Akan tetapi sebagai bangsa yang menghargai demokratisasi yang berjalan,
keputusan MK harus dimaknai sebagai sebuah konsekuensi yang logis. Hasil
keputusan MK sebenarnya jika dilihat secara positif sebenarnya dapat disiasati
dengan beberapa strategi sehingga keputusan MK tidak mengorbankan
kepentingan perempuan. Pertama, perlu diadakan pembekalan secara intensif
kepada caleg-caleg perempuan agar mereka siap bertarung dalam pemilu,
diantaranya dalam pelatihan (Trainning), seminar, diskusi kelompok (groups
discussion) yang muaranya adalah pecerahan politik terhadap caleg-caleg
perempuan.
Kedua, seluruh caleg perempuan harus didorong untuk mempunyai
optimisme yang tinggi untuk mengetahui bahwa mereka bisa bertarung dengan
caleg-caleg lain, terutama caleg-caleg laki-laki. Sebaiknya pendapat yang
mengatakan bahwa kesempatan caleg perempuan akan semakin terhimpit akibat
dari keputusan MK dapat dijadikan sebagai cambuk untuk membangkitkan gelora
perjuangan perempuan untuk meraih kursi parlemen.
Pemilihan calon anggota legislatif secara langsung pada saat ini dapat
dikatakan sebagai suatu kemenangan demokrasi masyarakat terhadap demokrasi
perwakilan. Karena rakyat dapat memilih wakilnya secara langsung. Melalui
rakyat tidak lagi harus seperti membeli kucing dalam karung, karena selama ini
rakyat hanya memilih partai politiknya saja, kemudian partai yang akan
menentukan siapa calon yang akan duduk sebagai anggota legislatif.
Dalam sistem pemilu legislatif saat ini yang semakin terbuka dan
demokratis telah menyebabkan munculnya persaingan yang semakin kompleks
dan rumit antara para calon anggota legislatif dalam meraup suara
sebanyak-banyaknya, terutama antara caleg perempuan dan laki-laki. Biasanya caleg
perempuan dipandang sebelah mata dan lemah, sedangkan caleg laki-laki
dianggap lebih kompeten baik secara figur maupun intelektualitas. Dalam hal
inilah institusi partai dan sang kandidat atau calon yang bersangkutan harus
memikirkan strategi pemenangan untuk memenangkan dirinya dan kandidat yang
diusungnya. Perempuan sebagai bagian yang diupayakan keterwakilannya
diharapkan juga mampu bersaing secara sehat dan tangguh dalam pemilihan
umum legislatif ini. Kaum perempuan sebagai bagian dari masyarakat politik
seharusnya mampu menempatkan dirinya sejajar dengan kaum laki-laki.

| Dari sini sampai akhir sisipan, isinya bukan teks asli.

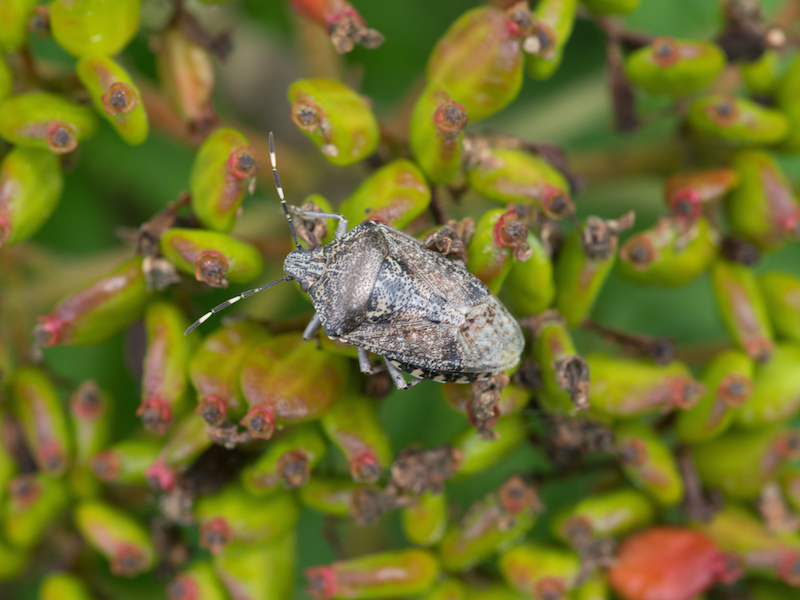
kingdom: Animalia
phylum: Arthropoda
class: Insecta
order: Hemiptera
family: Pentatomidae
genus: Rhaphigaster
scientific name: Rhaphigaster nebulosa
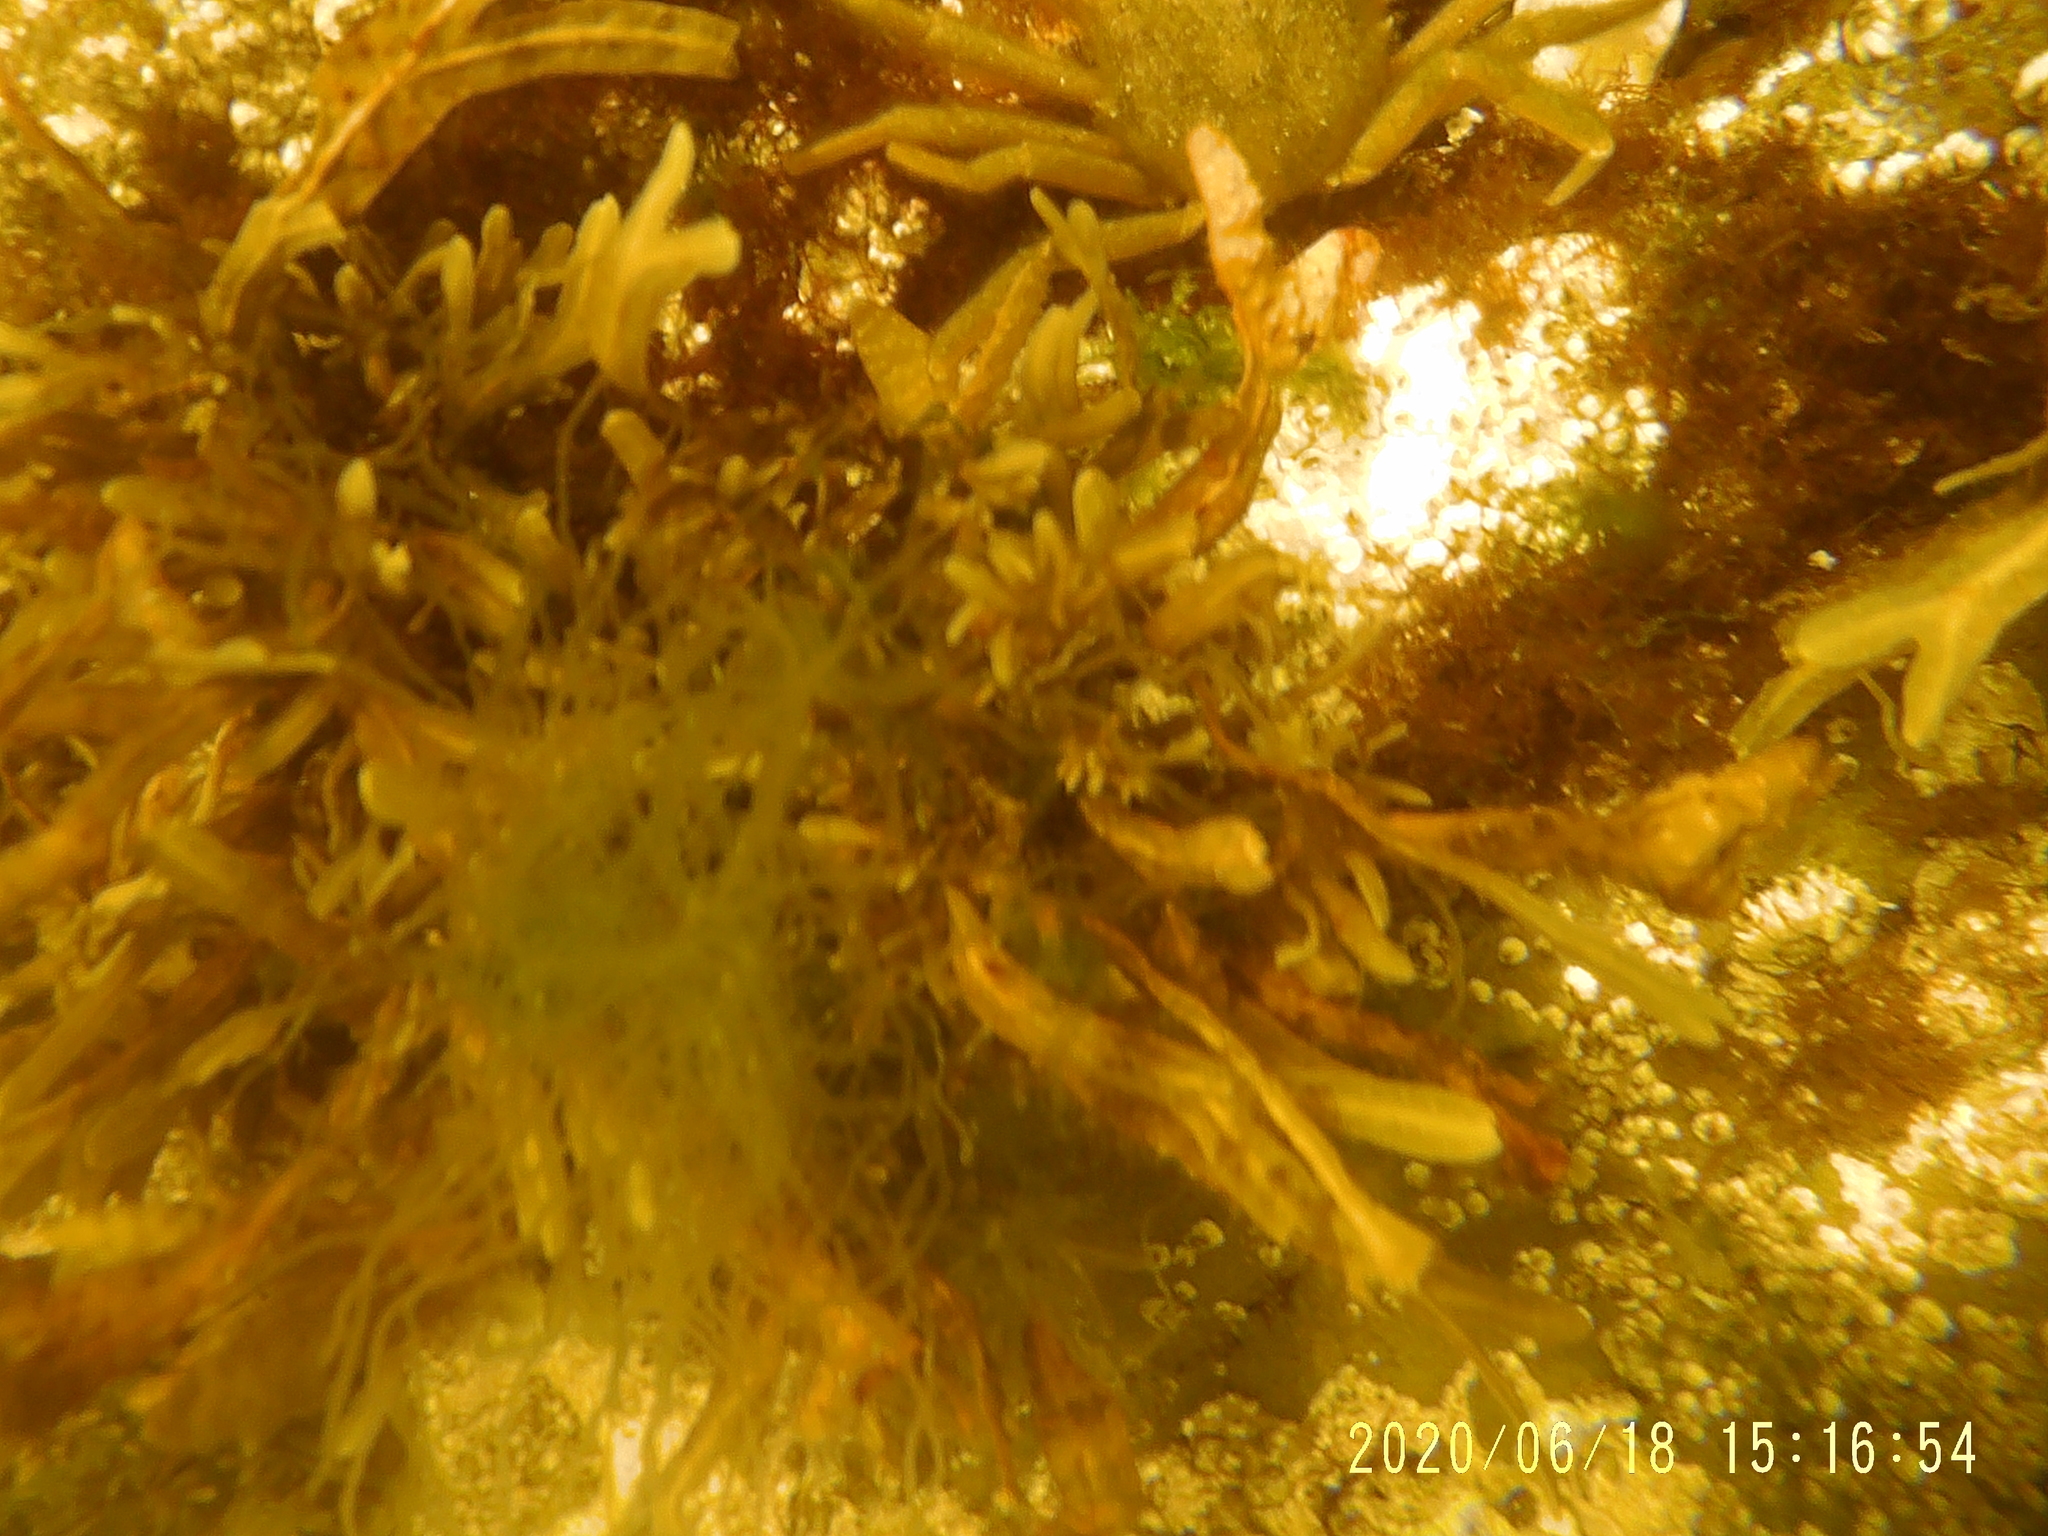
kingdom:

Keberadaan perempuan dalam partai politik maupun lembaga legislatif
seharusnya dapat ditunjukkan dengan kompetensi dan kompetisi yang cerdas dan
intelektual, sehingga keberadaan perempuan tidak dipandang sebelah mata oleh
kaum laki-laki, terutama juga oleh kaumnya.
Strategi pemenangan dilakukan dalam upaya meningkatkan jumlah massa
pemilihnya. Dalam hal ini harus ada lebih banyak orang yang memiliki pandangan
dan pemikiran yang positif terhadap kandidat dan partai yang mengusungnya,
sehingga nantinya kampanye pemenangan dapat dilaksanakan oleh partai dan
kandidat dapat berjalan baik dan berhasil.9
9
Dalam kajian ini penulis memfokuskan penelitian pada Calon Legislatif
(Caleg) perempuan Dewan Perwakilan Rakyat Daerah (DPRD) Kota Medan.
Penulis merasa tertarik melihat tingkat partisipasi politik perempuan dalam pemilu
legislatif tahun ini. Hal ini terlihat dari daftar nama dan nomor urut calon yang
cukup banyak diisi oleh caleg perempuan yaitu hampir semua partai politik
menempatkan kuota perempuan sebesar 30% dalam daftar nama dan nomor urut
calon tetap.
Paradigma baru yang ditimbulkan oleh penetapan keterwakilan perempuan
sebesar 30% tentunya telah membawa pengaruh positif terhadap kesetaraan dan
keadilan gender. Bahwa partai politik harus membuka akses yang seluas-luasnya
bagi siapa saja tak terkecuali perempuan untuk dapat masuk dan menjadi bagian
dalam perkembangan kehidupan politik yang dinamis.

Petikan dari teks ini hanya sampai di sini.